# What to work on
Consider the material that follows. How many of its lines contain "advocats"? Reply with the number alone.

# Data shown
--------------------------------

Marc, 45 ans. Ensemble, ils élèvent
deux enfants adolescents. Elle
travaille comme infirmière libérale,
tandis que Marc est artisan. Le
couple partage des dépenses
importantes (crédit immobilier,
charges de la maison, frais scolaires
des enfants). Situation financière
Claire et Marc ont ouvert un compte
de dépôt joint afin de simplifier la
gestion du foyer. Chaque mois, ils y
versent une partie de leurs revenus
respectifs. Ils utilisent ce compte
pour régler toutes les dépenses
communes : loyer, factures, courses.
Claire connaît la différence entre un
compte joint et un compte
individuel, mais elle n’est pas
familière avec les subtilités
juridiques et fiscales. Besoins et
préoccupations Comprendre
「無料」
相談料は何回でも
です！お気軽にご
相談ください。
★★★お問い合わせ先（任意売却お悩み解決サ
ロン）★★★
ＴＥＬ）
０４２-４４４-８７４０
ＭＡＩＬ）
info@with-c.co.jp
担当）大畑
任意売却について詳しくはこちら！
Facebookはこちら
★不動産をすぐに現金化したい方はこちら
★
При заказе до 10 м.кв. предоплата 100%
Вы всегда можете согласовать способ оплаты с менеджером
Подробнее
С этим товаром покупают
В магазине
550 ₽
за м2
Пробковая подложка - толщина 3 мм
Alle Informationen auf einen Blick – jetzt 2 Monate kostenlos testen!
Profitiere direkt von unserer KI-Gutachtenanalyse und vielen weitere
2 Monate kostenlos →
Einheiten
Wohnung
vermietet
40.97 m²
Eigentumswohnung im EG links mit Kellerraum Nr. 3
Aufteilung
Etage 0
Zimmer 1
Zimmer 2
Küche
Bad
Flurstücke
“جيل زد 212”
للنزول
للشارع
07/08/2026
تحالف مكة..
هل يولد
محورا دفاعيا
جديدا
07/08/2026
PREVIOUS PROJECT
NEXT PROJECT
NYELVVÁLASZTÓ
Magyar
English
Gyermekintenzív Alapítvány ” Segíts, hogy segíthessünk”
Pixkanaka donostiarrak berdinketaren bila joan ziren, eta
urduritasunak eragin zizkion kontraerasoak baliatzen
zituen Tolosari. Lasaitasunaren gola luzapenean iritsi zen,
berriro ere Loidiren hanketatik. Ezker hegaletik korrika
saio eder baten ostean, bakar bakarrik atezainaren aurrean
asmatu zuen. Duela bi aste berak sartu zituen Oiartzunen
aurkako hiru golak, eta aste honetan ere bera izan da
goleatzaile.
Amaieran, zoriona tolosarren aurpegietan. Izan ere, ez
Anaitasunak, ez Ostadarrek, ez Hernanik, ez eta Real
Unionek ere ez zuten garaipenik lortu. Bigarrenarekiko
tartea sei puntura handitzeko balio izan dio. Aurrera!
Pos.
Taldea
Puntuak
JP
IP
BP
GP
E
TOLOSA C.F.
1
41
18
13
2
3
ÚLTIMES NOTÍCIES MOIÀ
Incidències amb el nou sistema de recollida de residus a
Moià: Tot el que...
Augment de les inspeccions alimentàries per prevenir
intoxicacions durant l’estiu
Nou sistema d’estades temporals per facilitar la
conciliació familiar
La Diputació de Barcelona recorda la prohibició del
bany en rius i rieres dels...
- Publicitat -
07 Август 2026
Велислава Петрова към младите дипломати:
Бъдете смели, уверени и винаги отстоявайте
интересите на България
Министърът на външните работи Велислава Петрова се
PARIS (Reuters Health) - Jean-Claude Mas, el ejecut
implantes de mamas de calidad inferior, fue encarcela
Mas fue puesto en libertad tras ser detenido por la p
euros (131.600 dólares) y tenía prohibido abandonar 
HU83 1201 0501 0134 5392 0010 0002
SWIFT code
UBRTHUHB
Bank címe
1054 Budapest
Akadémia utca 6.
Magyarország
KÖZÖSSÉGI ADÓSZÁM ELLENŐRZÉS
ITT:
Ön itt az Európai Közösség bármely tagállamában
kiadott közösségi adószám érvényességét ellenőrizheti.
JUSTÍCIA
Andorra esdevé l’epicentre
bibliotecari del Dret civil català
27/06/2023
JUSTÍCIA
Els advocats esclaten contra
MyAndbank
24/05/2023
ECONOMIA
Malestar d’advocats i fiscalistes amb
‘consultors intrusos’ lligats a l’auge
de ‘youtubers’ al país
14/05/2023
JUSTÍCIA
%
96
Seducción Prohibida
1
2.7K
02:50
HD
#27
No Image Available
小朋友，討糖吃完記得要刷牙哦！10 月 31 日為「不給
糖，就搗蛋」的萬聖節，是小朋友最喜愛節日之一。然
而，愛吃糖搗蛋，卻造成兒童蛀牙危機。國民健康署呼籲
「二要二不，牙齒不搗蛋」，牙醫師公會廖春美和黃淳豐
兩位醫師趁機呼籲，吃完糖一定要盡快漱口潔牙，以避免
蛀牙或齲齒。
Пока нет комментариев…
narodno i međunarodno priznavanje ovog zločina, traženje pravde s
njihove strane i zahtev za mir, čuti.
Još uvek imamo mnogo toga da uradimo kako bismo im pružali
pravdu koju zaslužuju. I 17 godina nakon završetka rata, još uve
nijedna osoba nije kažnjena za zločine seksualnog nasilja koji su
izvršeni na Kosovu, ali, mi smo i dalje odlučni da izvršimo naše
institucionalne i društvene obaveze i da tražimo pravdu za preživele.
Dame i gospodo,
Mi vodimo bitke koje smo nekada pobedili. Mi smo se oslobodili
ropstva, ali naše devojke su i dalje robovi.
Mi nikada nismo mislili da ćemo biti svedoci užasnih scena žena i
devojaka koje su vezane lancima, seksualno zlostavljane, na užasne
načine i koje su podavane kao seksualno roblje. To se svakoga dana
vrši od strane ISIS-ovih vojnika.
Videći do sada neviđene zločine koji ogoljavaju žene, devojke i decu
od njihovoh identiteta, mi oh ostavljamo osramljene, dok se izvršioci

--------------------------------

# Exercise result
2